Electric heating isn’t difficult.  It just requires us to get the 800,000 year habit of “need heat- what can I burn?” out of our heads. 

There are precious few applications which need fire rather than just heat, and those few that remain, can be satisfied with biofuels. 

And no, there’s no imperative whatsoever to convert electricity into fuels like hydrogen in order to provide heat.  That’s a sin against the 2nd law.  We’ll need to be very rich and very desperate to do that.  All e-fuels, including the simplest one (hydrogen), are exergy destroyers.  And destroying exergy has is working in the wrong direction, just because we’re comfortable with it.  That’s nonsense, and we must get over it as quickly as we can.

https://www.linkedin.com/pulse/breakthrough-electrolyzer-efficiency-paul-martin

Committest Thou Not the 2nd Sin of Thermodynamics!

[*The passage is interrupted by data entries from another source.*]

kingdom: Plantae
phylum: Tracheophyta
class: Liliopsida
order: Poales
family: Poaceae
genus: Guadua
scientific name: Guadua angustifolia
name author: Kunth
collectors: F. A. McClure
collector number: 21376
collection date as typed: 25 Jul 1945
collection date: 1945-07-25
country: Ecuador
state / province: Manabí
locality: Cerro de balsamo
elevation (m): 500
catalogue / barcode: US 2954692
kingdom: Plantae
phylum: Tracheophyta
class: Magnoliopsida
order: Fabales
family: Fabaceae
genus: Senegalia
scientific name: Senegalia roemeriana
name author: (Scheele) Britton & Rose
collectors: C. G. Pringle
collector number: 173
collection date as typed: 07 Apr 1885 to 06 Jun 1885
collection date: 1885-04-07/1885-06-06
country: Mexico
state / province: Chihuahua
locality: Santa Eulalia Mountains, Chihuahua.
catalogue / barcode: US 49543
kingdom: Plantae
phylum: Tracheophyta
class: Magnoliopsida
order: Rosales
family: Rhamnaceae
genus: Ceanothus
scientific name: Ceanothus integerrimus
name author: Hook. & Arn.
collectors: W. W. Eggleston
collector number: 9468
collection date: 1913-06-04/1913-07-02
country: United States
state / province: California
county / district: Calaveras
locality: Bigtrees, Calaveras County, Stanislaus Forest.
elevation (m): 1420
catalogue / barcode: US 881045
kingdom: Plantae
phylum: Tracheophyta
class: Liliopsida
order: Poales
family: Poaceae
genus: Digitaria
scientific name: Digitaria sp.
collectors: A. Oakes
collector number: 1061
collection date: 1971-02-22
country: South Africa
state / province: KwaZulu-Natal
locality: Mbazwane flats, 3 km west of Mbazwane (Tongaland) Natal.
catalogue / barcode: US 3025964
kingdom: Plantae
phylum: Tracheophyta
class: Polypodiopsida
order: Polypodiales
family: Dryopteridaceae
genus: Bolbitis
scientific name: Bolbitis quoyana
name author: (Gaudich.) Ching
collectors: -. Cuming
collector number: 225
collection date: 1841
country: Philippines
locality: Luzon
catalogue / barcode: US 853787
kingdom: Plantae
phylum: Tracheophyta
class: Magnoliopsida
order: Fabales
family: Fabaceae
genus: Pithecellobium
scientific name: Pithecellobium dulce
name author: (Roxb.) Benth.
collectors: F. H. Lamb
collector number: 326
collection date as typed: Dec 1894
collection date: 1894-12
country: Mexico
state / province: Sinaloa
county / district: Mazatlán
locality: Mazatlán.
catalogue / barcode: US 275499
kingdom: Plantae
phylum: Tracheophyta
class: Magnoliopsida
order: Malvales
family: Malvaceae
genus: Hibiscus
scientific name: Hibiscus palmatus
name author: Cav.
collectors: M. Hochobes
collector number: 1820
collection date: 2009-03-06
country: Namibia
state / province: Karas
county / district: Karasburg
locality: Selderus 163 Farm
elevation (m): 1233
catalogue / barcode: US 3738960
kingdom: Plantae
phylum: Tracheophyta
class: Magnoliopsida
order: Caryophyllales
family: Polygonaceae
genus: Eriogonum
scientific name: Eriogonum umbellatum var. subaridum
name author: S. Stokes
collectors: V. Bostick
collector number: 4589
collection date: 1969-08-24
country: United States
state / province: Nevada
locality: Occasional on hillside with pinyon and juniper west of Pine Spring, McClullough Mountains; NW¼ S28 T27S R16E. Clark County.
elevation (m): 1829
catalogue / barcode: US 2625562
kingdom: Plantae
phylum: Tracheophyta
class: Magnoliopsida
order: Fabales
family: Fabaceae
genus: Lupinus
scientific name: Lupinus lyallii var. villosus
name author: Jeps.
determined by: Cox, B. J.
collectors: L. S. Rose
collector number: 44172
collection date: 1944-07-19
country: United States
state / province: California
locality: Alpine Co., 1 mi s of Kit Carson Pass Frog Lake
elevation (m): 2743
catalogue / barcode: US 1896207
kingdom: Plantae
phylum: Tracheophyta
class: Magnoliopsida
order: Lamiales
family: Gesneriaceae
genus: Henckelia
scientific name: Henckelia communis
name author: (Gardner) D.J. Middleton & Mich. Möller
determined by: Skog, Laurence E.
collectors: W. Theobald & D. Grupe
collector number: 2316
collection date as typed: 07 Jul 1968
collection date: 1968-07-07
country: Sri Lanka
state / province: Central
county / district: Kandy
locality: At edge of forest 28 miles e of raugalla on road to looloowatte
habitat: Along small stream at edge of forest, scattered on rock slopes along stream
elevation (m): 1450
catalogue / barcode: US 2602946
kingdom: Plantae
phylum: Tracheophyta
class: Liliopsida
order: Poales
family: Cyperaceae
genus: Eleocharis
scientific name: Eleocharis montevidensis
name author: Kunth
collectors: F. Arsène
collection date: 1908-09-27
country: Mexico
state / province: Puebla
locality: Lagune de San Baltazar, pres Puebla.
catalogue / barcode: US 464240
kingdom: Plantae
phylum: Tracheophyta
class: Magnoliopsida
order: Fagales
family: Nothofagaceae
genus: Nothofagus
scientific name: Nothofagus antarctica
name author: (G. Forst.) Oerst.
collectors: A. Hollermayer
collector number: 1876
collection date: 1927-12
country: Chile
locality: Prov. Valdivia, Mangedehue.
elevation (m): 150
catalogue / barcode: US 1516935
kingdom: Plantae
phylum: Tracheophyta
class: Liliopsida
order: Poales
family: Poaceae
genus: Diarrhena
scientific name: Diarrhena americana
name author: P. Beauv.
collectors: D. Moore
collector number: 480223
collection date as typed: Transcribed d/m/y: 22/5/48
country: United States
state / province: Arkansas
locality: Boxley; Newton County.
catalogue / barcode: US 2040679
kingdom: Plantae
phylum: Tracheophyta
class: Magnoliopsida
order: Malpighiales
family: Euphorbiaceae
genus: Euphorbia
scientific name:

Now that Father Paul has preached to you, thou shalt not confuse a joule of work with a joule of heat ever again.  Go forth and sin no more against the 2nd Law!  And remember- we need only replace useful energy services.  All that heat wasted by your car’s radiator is going bye-bye for good.  And for good, I mean for the good of the atmosphere and, ultimately, for the good of your wallet.

Disclaimer:  a human wrote this, and humans are known to make mistakes from time to time.  If you find an error, bring it to my attention with good references and I’ll fix it.

If however you simply don’t like what I’m saying because I’ve taken a dump on your pet idea, feel free to complain to Spitfire Research Inc., my employer, who will be happy to tell you to piss off and write your own article.